Now who remembers when this was all the rage?
Preheat oven to 160 °C
1½ lbs stewing steak
2ozs vegetable oil
1 medium onion chopped
1 teaspoon paprika
1 tablespoon tomato paste
10 fluid ozs beef stock
1 red pepper sliced
½ oz cornflour
5 fluid ozs Soured Cream
Wipe, trim and cube beef. Fry in hot oil until brown on all sides. Add onion and cook for 2-3 minutes. Stir in paprika, red pepper, beef stock and tomato paste. Bring to the boil and transfer to a casserole dish. Cover and cook for 1½ hours. ** Blend cornflour with 2 tablespoons of water & stir into the goulash. Serve soured cream separately.
** Can be frozen at this stage. Cool quickly, cover, seal and freeze.
To use Thaw overnight in the fridge and heat for about 45 minutes at 190 °C or cook from frozen for 1¼ hours at 190 °C. Add blended cornflour and finish as above.
What would you recommend to serve with beef goulash?
I’m obviously far too young to remember 😉
Yes, Grannymar, Steph and I will not eat this Goulash without parsnips. Will it be ruined if you put parsnips in it?
AND, we will each have a Gin and Tonic in a tall glass; For dessert…I think a small Baked Alaska would go down well.
It’s your turn now, Steph. What else would you like with this meal GM is making for us?
A bit of a variation on mine, GM, I always add red wine and I serve over egg noodles.
Steph – I like the Goulash with boiled potatoes and often a green veg on the side.
Nancy – I am sure parsnips would do no harm in this recipe. I’ll join you in the G&T, Will you make it by Seven?

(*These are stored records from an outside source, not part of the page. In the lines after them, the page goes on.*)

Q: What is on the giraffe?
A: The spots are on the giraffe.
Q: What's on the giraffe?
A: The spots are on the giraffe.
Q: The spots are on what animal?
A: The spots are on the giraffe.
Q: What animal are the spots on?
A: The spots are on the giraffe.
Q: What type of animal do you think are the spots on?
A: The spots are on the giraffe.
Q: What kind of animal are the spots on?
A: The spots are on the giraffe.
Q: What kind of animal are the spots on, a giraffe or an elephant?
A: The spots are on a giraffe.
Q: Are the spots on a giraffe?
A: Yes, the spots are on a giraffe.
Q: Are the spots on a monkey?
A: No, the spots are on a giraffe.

WWW – Now there is another option for Steph! I usually have a bottle of something open in the kitchen and add a splash even when not stated!
I’m on my way! 😉
Nancy, I fancy a bit of Toyboy on the side….
to pour the wine 😀
What about you?
“Nancy, I fancy a bit of Toyboy on the side…. ”
You sound like the two old ladies who were climbing over a barbed wire fence. One was going over the fence with her leg high in the air and she said,”Wow, I feel like a Marine” and the other lady said,” Oh, I’d take a soldier or a sailor or whoever I could get.”

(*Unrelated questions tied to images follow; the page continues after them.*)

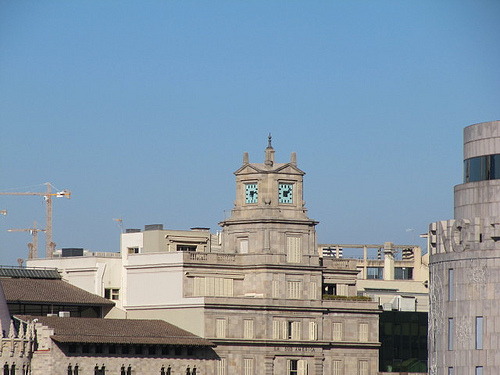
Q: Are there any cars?
A: No, there are no cars.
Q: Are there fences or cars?
A: No, there are no cars or fences.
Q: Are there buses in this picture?
A: No, there are no buses.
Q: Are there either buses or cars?
A: No, there are no buses or cars.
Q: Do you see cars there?
A: No, there are no cars.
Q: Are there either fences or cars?
A: No, there are no cars or fences.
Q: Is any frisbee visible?
A: No, there are no frisbees.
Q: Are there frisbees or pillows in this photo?
A: No, there are no frisbees or pillows.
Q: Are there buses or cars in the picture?
A: No, there are no cars or buses.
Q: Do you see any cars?
A: No, there are no cars.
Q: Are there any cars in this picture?
A: No, there are no cars.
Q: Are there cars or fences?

So that’s why it’s called “getting a a bit of leg over” 😉
I don’t remember the last time I had a nice piece of beef ….sigh! I married a vegetarian, and…..
Gaelikaa – When you come back to Ireland the treat awaits.
My mam used to think this was the height of sophisticated cooking when I was wee. I haven’t eaten it in years, might just try it Friday.
George – We saw this as sophisticated foreign cooking! Was the dessert Baked Alaska or cheese cake?
Baked Alaska if I got my way, cheesecake if she got hers.